Es wird ernst für die deutsche Eishockey-Nationalmannschaft. Am kommenden Mittwoch trifft sich die Auswahl des Deutschen Eishockey-Bundes e.V. (DEB) in Augsburg, um sich auf den Deutschland Cup (10. – 12. November 2017) vorzubereiten. Das Teilnehmerfeld ist mehr als hochkarätig besetzt. Zunächst geht es für die deutsche Auswahl gegen Rekordweltmeister Russland, dann gegen die Slowakei und zum Abschluss gegen das Team USA, bei dem 21 Spieler NHL-Erfahrung aufweisen. Bundestrainer Marco Sturm hat 28 Akteure in den Kader berufen. Im Interview spricht er über die großen Herausforderungen.

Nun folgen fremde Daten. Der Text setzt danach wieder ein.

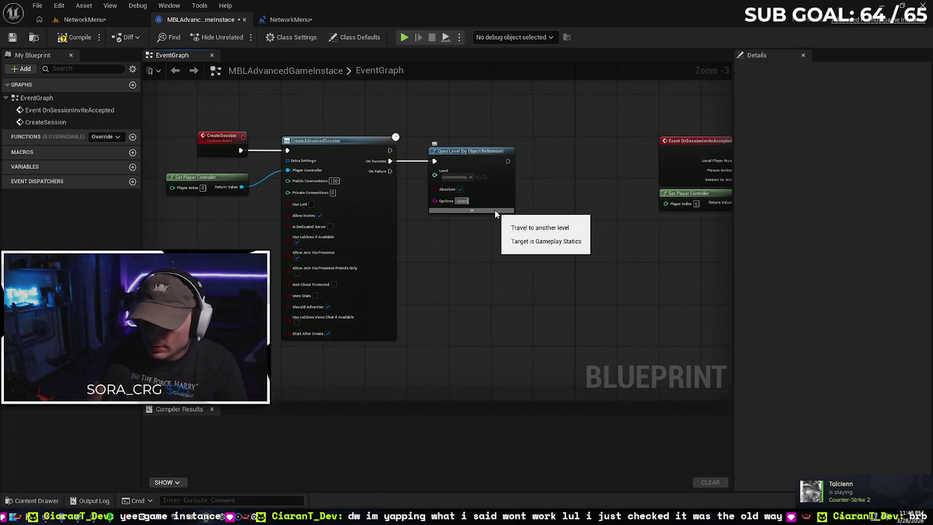
Move the Join Session nodes beside Open Level and compile the game instance successfully
drag(625, 252, 474, 256)
drag(502, 121, 704, 221)
drag(542, 152, 437, 167)
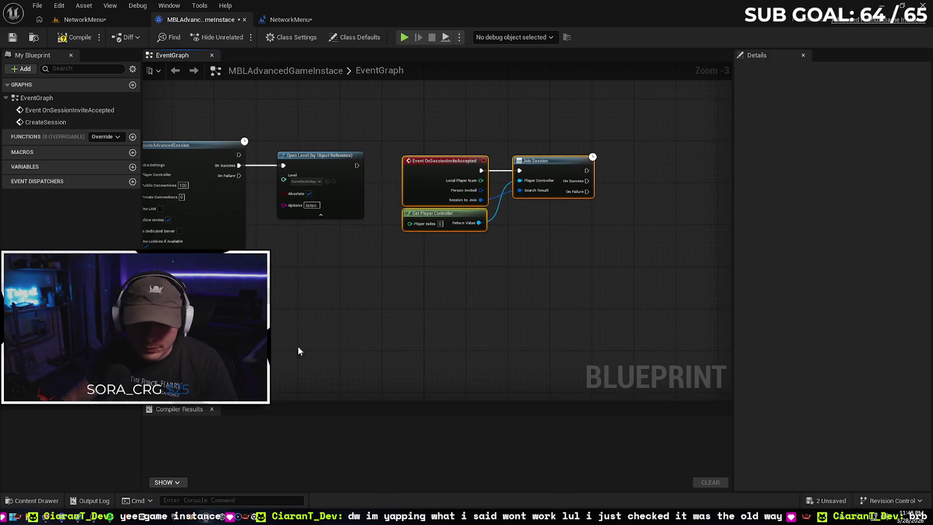
key(alt+Tab)
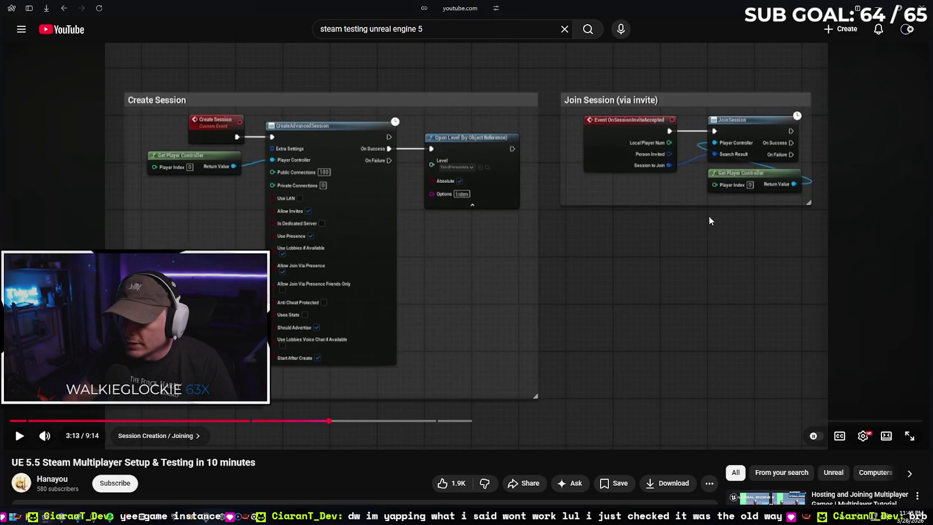
click(876, 7)
mouse_move(452, 215)
mouse_down()
mouse_move(520, 213)
mouse_move(464, 206)
mouse_up()
click(394, 266)
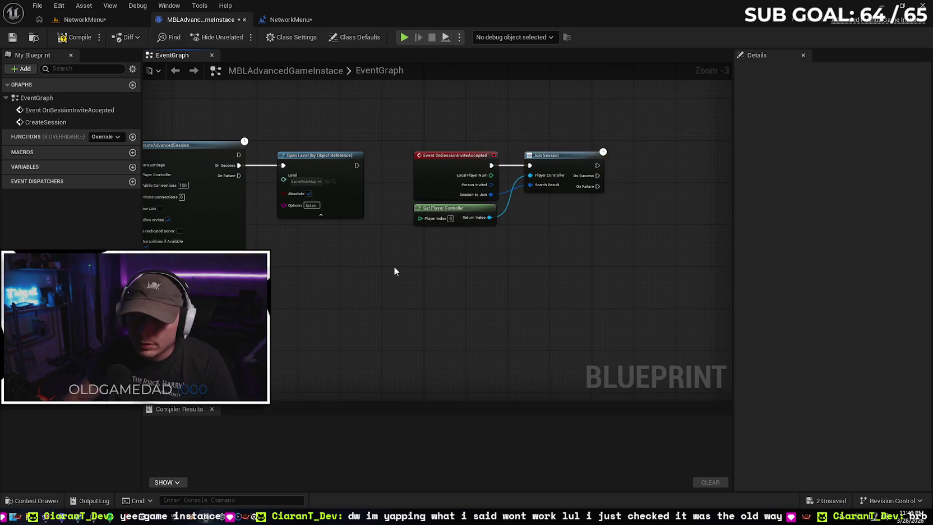
drag(394, 266, 507, 252)
click(73, 37)
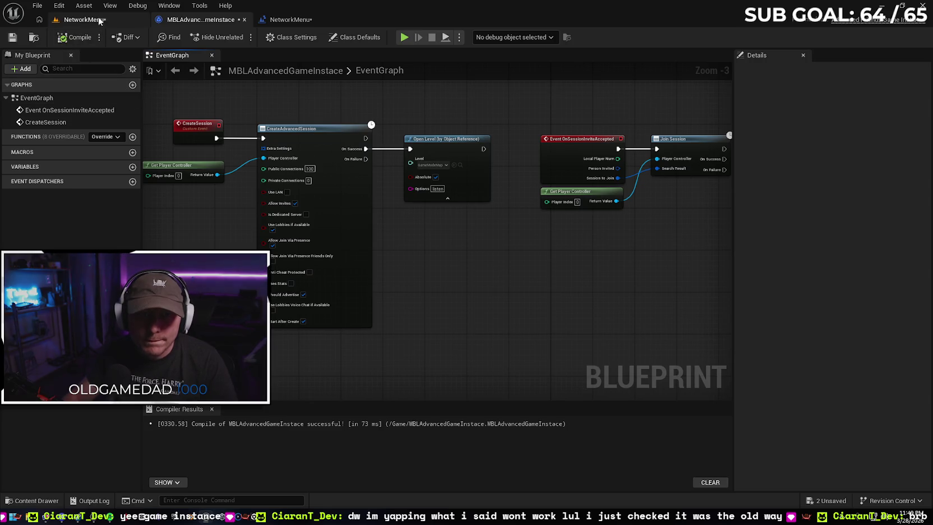
In the NetworkMenu graph, search 'get instance' for the cast's Object input, then cancel
click(105, 23)
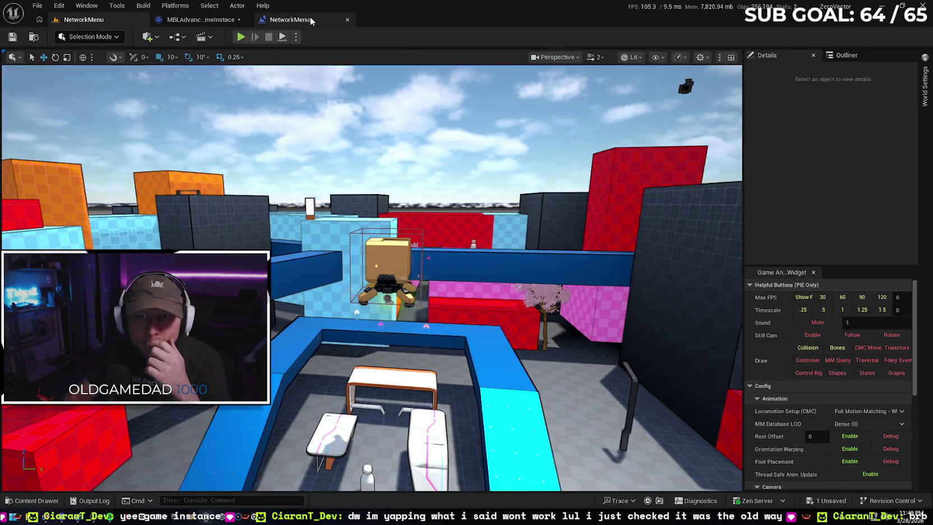
click(289, 19)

Marco Sturm, im Vorfeld wurde oft über den am bestbesetzten Deutschland Cup aller Zeiten gesprochen. Teilen Sie diese Meinung?
Ob es der beste aller Zeiten ist, vermag ich nicht zu beurteilen, aber es ist von den Namen und Kadern her sicher einer der besten der letzten Jahre. Wir haben im Olympiajahr drei Gegner vor der Brust, die sich ebenfalls auf die Olympischen Spiele vorbereiten und daher mit namhaften Akteuren anreisen werden. Das trifft auf alle Gegner zu. Insbesondere das Team USA schätze ich stark ein. Das neue Trainerteam bringt ein starkes Aufgebot nach Augsburg mit.

Klingt so, als würde die deutsche Nationalmannschaft die Favoritenrolle gern an die Gegner abtreten wollen.
Natürlich wollen wir den deutschen Fans beim Heimturnier das bestmögliche Eishockey bieten. Wir haben nur dieses eine Turnier daheim und da ist jeder doppelt motiviert. Die Jungs bekommen die Möglichkeit sich zu zeigen, um so auf den Olympiazug aufspringen zu können. Mir ist wichtig, dass wir bei diesen starken Gegnern auf Augenhöhe agieren. Wer der Favorit ist, sollte daher zweitrangig sein. Es wäre aber schön, das Turnier zu gewinnen. Keine Frage.

Was dürfen die Fans erwarten?
Wir werden schnelles und technisch anspruchsvolles Eishockey sehen. Genau das erwartet uns auch im Februar. Es ist daher eine sehr gute Vorbereitung für uns.